| Given passage |
Start of Block

I'm going to do the best i can to explain the situation, with pictures and videos.
I've got this whole new engine setup. We went from dry sump to wet sump. And I'm having oiling issues during the turns.
V8 (LS)engine, sitting the wrong way around. Front of the engine is facing backwards.
I got straight for 10-12 seconds and turn left for about 8-10 seconds. This left hand turn is about 2 lateral g forces.
Oil pan is a custom built that myself and the oil pan builder designed for the application. I put 9 quarts of oil in it, this is about 1/4" below the windage tray. I'm running maxima 50/30 oil.
Now unlike a circle track car, the engine is sitting the proper way around so oil flings off the crank the same direction it sloshes in the turns. They also have really deep (like 8-10 inches) of sump. I don't have that luxury because the crankshaft is basically laying on the bottom of the boat. I'm suck with this flat pan.
I did have them install a makeshift "sump" with trapped doors. Maybe it helps. It also has pretty big "wings", think batwing oil pan from the early LS / corvette C5 days. That's kinda what we were going after with this.

End of Block

[Saved entries]
Start of Block

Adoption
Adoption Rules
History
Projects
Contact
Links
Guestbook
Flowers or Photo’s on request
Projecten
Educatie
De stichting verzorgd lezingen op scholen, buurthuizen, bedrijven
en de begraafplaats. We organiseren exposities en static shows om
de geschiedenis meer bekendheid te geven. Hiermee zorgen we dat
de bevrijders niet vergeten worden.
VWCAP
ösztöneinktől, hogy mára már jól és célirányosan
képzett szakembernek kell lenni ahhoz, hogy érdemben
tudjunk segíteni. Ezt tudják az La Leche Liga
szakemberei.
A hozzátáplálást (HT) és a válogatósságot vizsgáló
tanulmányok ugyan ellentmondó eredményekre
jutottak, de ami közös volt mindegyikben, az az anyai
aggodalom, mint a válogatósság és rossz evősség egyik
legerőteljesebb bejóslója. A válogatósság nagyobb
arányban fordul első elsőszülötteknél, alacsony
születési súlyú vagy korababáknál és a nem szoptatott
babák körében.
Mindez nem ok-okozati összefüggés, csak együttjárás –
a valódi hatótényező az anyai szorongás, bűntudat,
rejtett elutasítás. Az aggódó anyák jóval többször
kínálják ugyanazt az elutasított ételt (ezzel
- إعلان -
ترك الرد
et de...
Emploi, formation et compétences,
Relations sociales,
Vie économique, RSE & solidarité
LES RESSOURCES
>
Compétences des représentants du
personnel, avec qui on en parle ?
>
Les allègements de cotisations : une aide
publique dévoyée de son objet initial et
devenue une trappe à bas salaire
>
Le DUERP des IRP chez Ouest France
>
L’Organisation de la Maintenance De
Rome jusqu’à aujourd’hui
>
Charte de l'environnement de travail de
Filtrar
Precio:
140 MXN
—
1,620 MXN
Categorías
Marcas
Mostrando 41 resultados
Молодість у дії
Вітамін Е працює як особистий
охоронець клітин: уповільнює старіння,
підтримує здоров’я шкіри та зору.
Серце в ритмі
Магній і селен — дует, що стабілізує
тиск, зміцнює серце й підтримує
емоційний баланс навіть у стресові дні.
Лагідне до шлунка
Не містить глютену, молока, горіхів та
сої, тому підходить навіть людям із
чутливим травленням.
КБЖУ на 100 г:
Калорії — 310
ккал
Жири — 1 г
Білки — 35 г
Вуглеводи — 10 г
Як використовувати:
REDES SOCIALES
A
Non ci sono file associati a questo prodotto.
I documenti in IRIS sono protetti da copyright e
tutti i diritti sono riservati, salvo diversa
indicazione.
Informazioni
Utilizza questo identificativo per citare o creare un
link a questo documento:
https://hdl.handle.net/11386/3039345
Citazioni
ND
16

End of Block

| Job 1 |
Please retype everything in the engine oiling post from "I've got this" down to "this flat pan.".
| Job 2 |
According to the engine oiling post, how many quarts of oil were put in the pan?
| Job 3 |
Carry on the engine oiling post from the point where it stops.

| Result 1 |
I've got this whole new engine setup. We went from dry sump to wet sump. And I'm having oiling issues during the turns.
V8 (LS)engine, sitting the wrong way around. Front of the engine is facing backwards.
I got straight for 10-12 seconds and turn left for about 8-10 seconds. This left hand turn is about 2 lateral g forces.
Oil pan is a custom built that myself and the oil pan builder designed for the application. I put 9 quarts of oil in it, this is about 1/4" below the windage tray. I'm running maxima 50/30 oil.
Now unlike a circle track car, the engine is sitting the proper way around so oil flings off the crank the same direction it sloshes in the turns. They also have really deep (like 8-10 inches) of sump. I don't have that luxury because the crankshaft is basically laying on the bottom of the boat. I'm suck with this flat pan.

| Result 2 |
9 quarts.

| Result 3 |
My question is. What would you do to improve oil pressure? Where do you think my problem is? Maybe it is not the oil pan, perhaps it's a capacity issue(too much, too little)? Oil trapped in the head? Too much flow from the pump(Oil pump is Melling M295HV)? Oil weight issue? Breather / crankcase vent issue? Or anything else that i haven't thought of.
I already ordered an accusump, because if i'm not going to have oil pressure i'd at least like to have oil instead of air between the bearings.
I did check pickup depth to the bottom of the pan, but i'm going to check it again because i'm taking the pan off. I'm debating on sending it back to the oil pan builder for modifications, unless there is something i can do myself. One of the biggest issues is, i can't just go test this in the back yard, i basically have zero ability to do any testing and make changes, we only race there is no testing. Last weekend was our one and only test and tune (and i learned a lot). That's one of the biggest challenges, getting it to work properly and quickly. I've watched guys struggle to get their program to even finish a race for almost a decade now!
This is the incident. My vertical marker when i go WOT is when i enter the turn. Oil pressure immediately goes from 80-90psi down to 45psi. It kind of holds half way through the turn and then dives to 25psi where my oil pressure safety is and shuts the engine off.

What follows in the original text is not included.